RUANGBICARA.co.id, Yogyakarta – Universitas Gadjah Mada (UGM) kembali mencatatkan sejarah dalam wisuda Program Pascasarjana yang digelar Selasa (21/10) di Grha Sabha Pramana. Dari total 2.335 lulusan, satu nama mencuri perhatian: Rizky Aflaha, wisudawan Program Studi Doktor Fisika FMIPA UGM, yang resmi menyandang gelar doktor termuda di usia 25 tahun 10 bulan 1 hari.

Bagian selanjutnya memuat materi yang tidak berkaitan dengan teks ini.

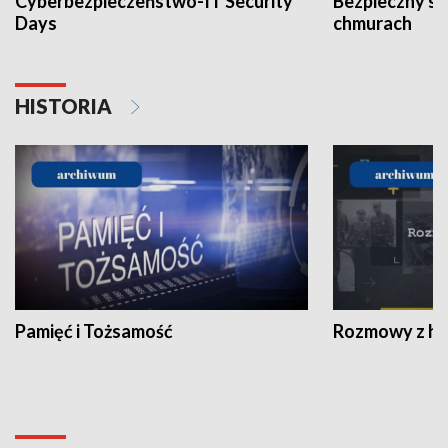
Cyberbezpieczeństwo-IT Security
Bezpieczny s
Days
chmurach
HISTORIA
Pamięć i Tożsamość
Rozmowy z his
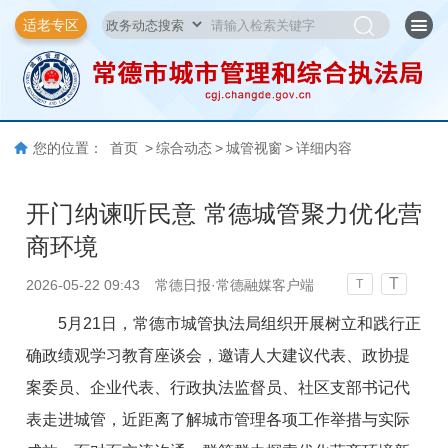
适老专区
您的位置：
首页
>
综合动态
>
城管视窗
>
详细内容
开门纳谏听民意 常德城管聚力优化营
商环境
T
2026-05-22 09:43
常德日报·常德融媒客户端
T
5月21日，常德市城管执法局组织开展树立和践行正
确政绩观学习教育座谈会，邀请人大建议代表、政协提
案委员、企业代表、行政执法监督员、社区支部书记代
表走进城管，近距离了解城市管理各项工作举措与实际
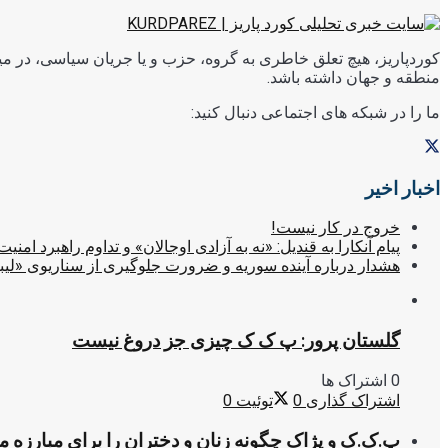
کوردپاریز، هیچ تعلق خاطری به گروه، حزب و یا جریان سیاسی، در میا
منطقه و جهان داشته باشد.
ما را در شبکه های اجتماعی دنبال کنید:
اخبار اخیر
خروج در کار نیست!
پیام آنکارا به قندیل: «نه به آزادی اوجالان» و تداوم راهبرد امنیت
هشدار درباره آینده سوریه و ضرورت جلوگیری از سناریوی «لیب
گلستان پرور: پ ک ک چیزی جز دروغ نیست
0 اشتراک ها
اشتراک گذاری
0
توئیت
0
پ.ک.ک و پژاک چگونه زنان و دختران را برای مبارزه 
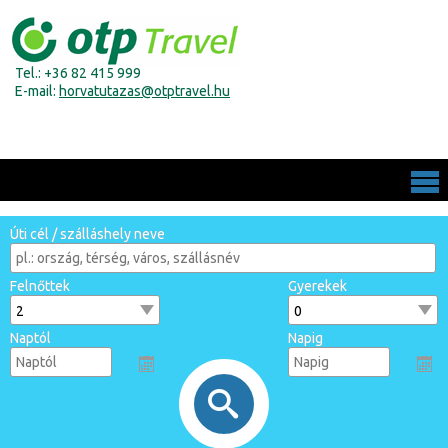
Tel.: +36 82 415 999
E-mail:
horvatutazas@otptravel.hu
Úti cél / szálláshely neve
Felnőttek
Gyerekek
Naptól
Napig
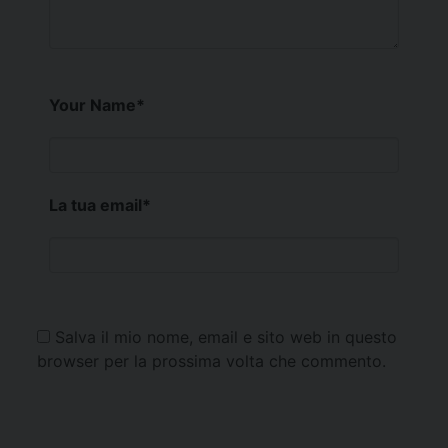
Your Name
*
La tua email
*
Salva il mio nome, email e sito web in questo
browser per la prossima volta che commento.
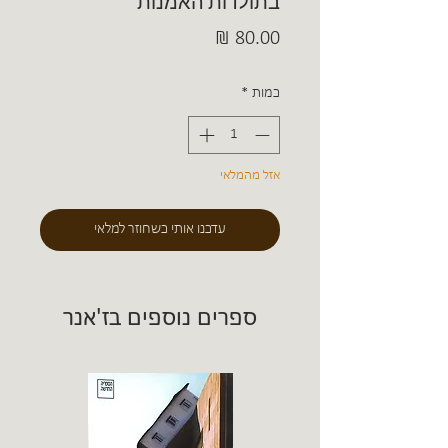
בתולדות האמנות
מחיר
כמות
*
אזל מהמלאי
עדכנו אותי כשחוזר למלאי
ספרים נוספים בז'אנר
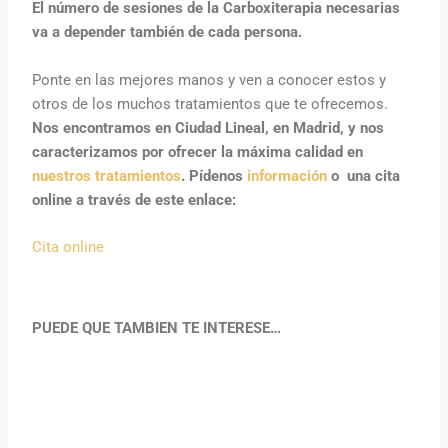
El número de sesiones de la Carboxiterapia necesarias
va a depender también de cada persona.
Ponte en las mejores manos y ven a conocer estos y
otros de los muchos tratamientos que te ofrecemos.
Nos encontramos en Ciudad Lineal, en Madrid, y nos
caracterizamos por ofrecer la máxima calidad en
nuestros tratamientos
. Pídenos
información
o una cita
online a través de este enlace:
Cita online
PUEDE QUE TAMBIEN TE INTERESE…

Rizky menembus rekor dengan usia yang terpaut jauh dari rata-rata lulusan program doktor, yakni 41 tahun 6 bulan 15 hari. Prestasi ini bukan hasil dari program akselerasi formal, melainkan strategi dan pemanfaatan peluang beasiswa secara efektif.
BACA JUGA: 5 Fakta Wahyu, Sopir Ambulans Meninggal Dunia Setelah Antar Jenazah ke Rumah Duka
“Program magister hanya satu tahun dan doktor tiga tahun. Maka dari itu, saya dapat gelar lebih muda dibanding yang lain,” ungkap Rizky, dikutip Minggu (26/10/2025).
Rizky menyelesaikan studi sarjananya hanya dalam tujuh semester, kemudian melanjutkan pendidikan lewat beasiswa jalur cepat PMDSU. Ia berhasil meraih predikat cumlaude, sebuah capaian yang jarang diraih mahasiswa doktor berusia muda.
Namun perjalanan akademiknya tidak selalu mulus. Rizky mengaku sempat dipandang sebelah mata oleh rekan-rekannya karena usia yang jauh lebih muda. Meski begitu, ia membuktikan kemampuan dengan produktivitas luar biasa.
“Awalnya sempat merasa dipandang sebelah mata karena masih muda. Sampai akhirnya aku mulai menunjukkan diri bahwa aku bisa. Alhamdulillah, selama studi doktor sampai hari ini sudah melahirkan 40 publikasi internasional, padahal syarat lulusnya hanya dua,” ujarnya.
Dukungan
Rizky tidak lupa menyampaikan rasa terima kasih kepada para promotornya yang berperan besar dalam perjalanannya: Prof. Kuwat Triyana, Prof. Roto, dan Dr. Aditya Rianjanu.
“Beliau memberi arahan dari hal-hal kecil, mulai dari membuat roadmap riset, desain riset, menulis jurnal internasional, sampai penyajian gambar yang bagus di jurnal,” tutur Rizky penuh hormat.
Menariknya, meski dikenal sebagai peneliti produktif, Rizky bukan tipe “kutu buku”. Ia tetap menjalani kehidupan kampus yang seimbang dengan aktivitas olahraga dan organisasi.
“Aku tidak bermain game online dan tidak terlalu banyak waktu di media sosial. Aku alihkan ke kegiatan seperti bulu tangkis, organisasi, dan naik gunung. Bahkan, sepertinya orang Jogja lebih mengenalku sebagai atlet bulu tangkis ketimbang mahasiswa doktor,” kelakarnya.